HMI Cabang Gowa Raya dan Agenda Hijau Hitam

Sebagai organisasi kader yang lahir untuk menjawab tantangan zaman, HMI Cabang Gowa Raya memiliki tanggung jawab moral dan intelektual untuk tampil sebagai motor perubahan. Dalam konteks tersebut, HMI Cabang Gowa Raya perlu menegaskan sikap:

  1. Advokasi Serius terhadap Pembalakan Liar : Mendorong aparat penegak hukum, pemerintah daerah, hingga Balai Besar KSDA untuk menindak kelompok perusak hutan tanpa tebang pilih.
  2. Menghidupkan Kaderisasi Ekologi : Memperkuat pemahaman lingkungan dalam Latihan Kader (LK) dan diskusi perkaderan: keberlanjutan, keadilan ekologis, etika lingkungan dalam Islam.
  3. Kolaborasi dengan Komunitas Lingkungan : Bekerja sama dengan komunitas pecinta alam, peneliti, dan masyarakat adat yang selama ini menjadi garda terdepan menjaga hutan.
  4. Membangun Gerakan Sosial “Hijau Hitam” : Gerakan yang menegaskan dua hal: identitas hijau hitam HMI dan komitmen hijau untuk bumi.
  5. Kontrol Sosial Berbasis Data : Memanfaatkan riset, pemetaan kerusakan hutan, serta monitoring media untuk menjadi basis kritik dan rekomendasi kebijakan.

HMI Cabang Gowa Raya menilai bahwa kerusakan hutan di Sumatra dan Aceh kawasan pegunungan sekitarnya berdampak pada meningkatnya banjir, tanah longsor, hingga perubahan pola iklim disekitar. Kerusakan tersebut berdampak langsung terhadap masyarakat, terutama petani, warga lereng gunung, dan penduduk di sekitar aliran sungai.
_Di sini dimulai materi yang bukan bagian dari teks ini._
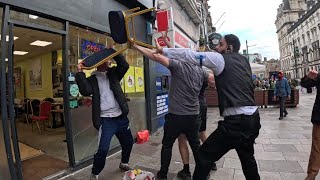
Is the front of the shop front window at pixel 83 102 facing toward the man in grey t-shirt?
yes

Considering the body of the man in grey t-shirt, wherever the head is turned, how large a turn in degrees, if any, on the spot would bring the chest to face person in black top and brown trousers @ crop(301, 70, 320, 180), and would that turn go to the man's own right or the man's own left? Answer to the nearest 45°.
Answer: approximately 135° to the man's own right

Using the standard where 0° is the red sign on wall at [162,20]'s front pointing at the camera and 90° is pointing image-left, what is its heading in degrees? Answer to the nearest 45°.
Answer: approximately 0°

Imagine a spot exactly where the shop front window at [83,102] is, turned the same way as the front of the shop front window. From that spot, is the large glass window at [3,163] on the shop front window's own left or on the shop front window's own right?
on the shop front window's own right

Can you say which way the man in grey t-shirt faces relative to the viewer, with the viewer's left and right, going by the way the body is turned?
facing away from the viewer and to the left of the viewer

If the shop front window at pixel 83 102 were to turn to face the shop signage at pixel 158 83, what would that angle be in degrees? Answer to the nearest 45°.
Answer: approximately 90° to its left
Sebagai respons, HMI Cabang Gowa Raya mengumumkan beberapa agenda strategis:

  1. Advokasi dan Pengawasan Publik : Mendorong pemerintah daerah, penegak hukum, dan instansi terkait untuk memperketat pemberantasan pembalakan liar dan memperkuat pengawasan kawasan hutan.
  2. Integrasi Isu Ekologi dalam Kaderisasi : Memasukkan isu keadilan lingkungan, etika ekologis dalam Islam, serta konsep keberlanjutan ke dalam materi kajian dan perkaderan HMI.
  3. Kolaborasi dengan Komunitas dan Akademisi :Berkerja sama dengan kelompok pecinta alam, akademisi, serta masyarakat adat sebagai penjaga ekosistem untuk memperkuat basis gerakan.
  4. Gerakan Sosial “Hijau Hitam” :Peluncuran gerakan ekologis cabang yang berorientasi pada edukasi, aksi penghijauan, pemetaan kerusakan hutan, dan kampanye publik.
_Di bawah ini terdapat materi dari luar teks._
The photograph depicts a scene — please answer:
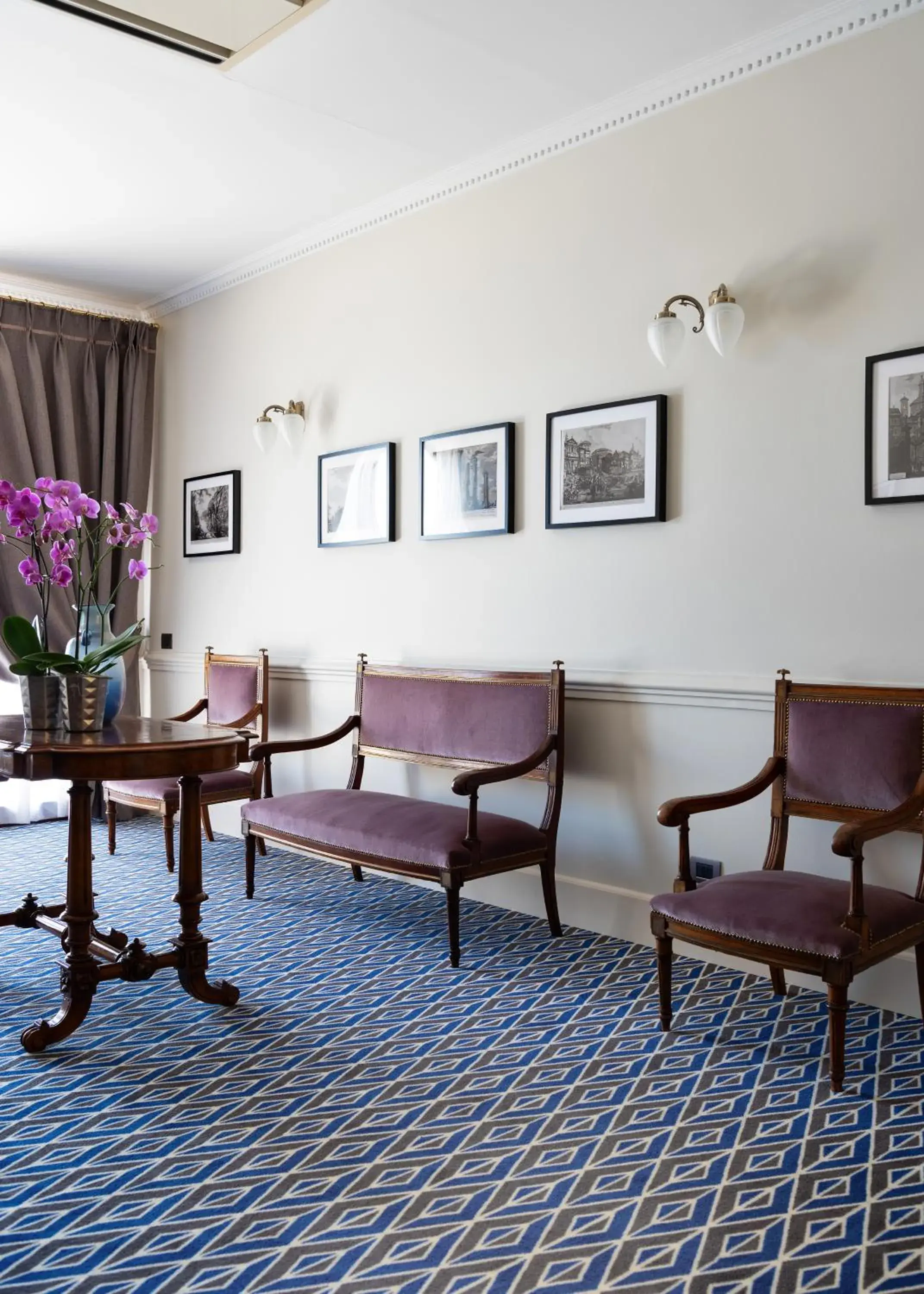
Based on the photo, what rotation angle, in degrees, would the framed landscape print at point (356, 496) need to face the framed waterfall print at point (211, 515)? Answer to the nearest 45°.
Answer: approximately 90° to its right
Penutup: Melindungi Alam Adalah Melindungi Masa Depan

Hari ini, kita berada pada persimpangan. Di satu sisi, pembangunan terus berjalan dengan tuntutan ekonomi yang tak terbendung. Di sisi lain, alam menjerit meminta ruang untuk pulih. Di titik ini HMI harus hadir bukan sebagai penonton, melainkan sebagai penggerak yang membawa perspektif moral, intelektual, dan keberpihakan serta keberlanjutan.

Dengan menjadikan NDP sebagai kompas etis, HMI Cabang Gowa Raya berkomitmen untuk menegakkan pandangan bahwa menjaga lingkungan bukan hanya tindakan sosial, tetapi ibadah peradaban. Alam adalah amanah. Dan amanah harus dijaga, bukan dinegosiasi.
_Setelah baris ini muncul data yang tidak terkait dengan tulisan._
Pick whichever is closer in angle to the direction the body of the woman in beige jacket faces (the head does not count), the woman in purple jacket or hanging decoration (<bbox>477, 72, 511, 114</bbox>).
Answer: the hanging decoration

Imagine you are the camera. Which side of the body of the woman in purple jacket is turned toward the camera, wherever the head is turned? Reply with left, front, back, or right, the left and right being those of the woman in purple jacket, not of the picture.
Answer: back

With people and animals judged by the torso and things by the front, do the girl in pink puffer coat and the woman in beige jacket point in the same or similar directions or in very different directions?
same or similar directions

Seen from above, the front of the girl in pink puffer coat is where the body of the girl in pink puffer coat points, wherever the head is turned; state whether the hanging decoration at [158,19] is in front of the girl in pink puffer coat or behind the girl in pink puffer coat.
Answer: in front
HMI Cabang Gowa Raya menegaskan bahwa menjaga lingkungan tidak dapat ditunda. Kerusakan hutan bukan hanya ancaman ekologis, tetapi ancaman sosial, ekonomi, dan masa depan generasi muda.

“Melestarikan alam adalah bagian dari menjaga martabat kemanusiaan. HMI Cabang Gowa Raya akan berdiri di garda terdepan dalam mengawal isu lingkungan dan memastikan bahwa amanah peradaban ini tidak lagi diabaikan,” tutup formatur terpilih.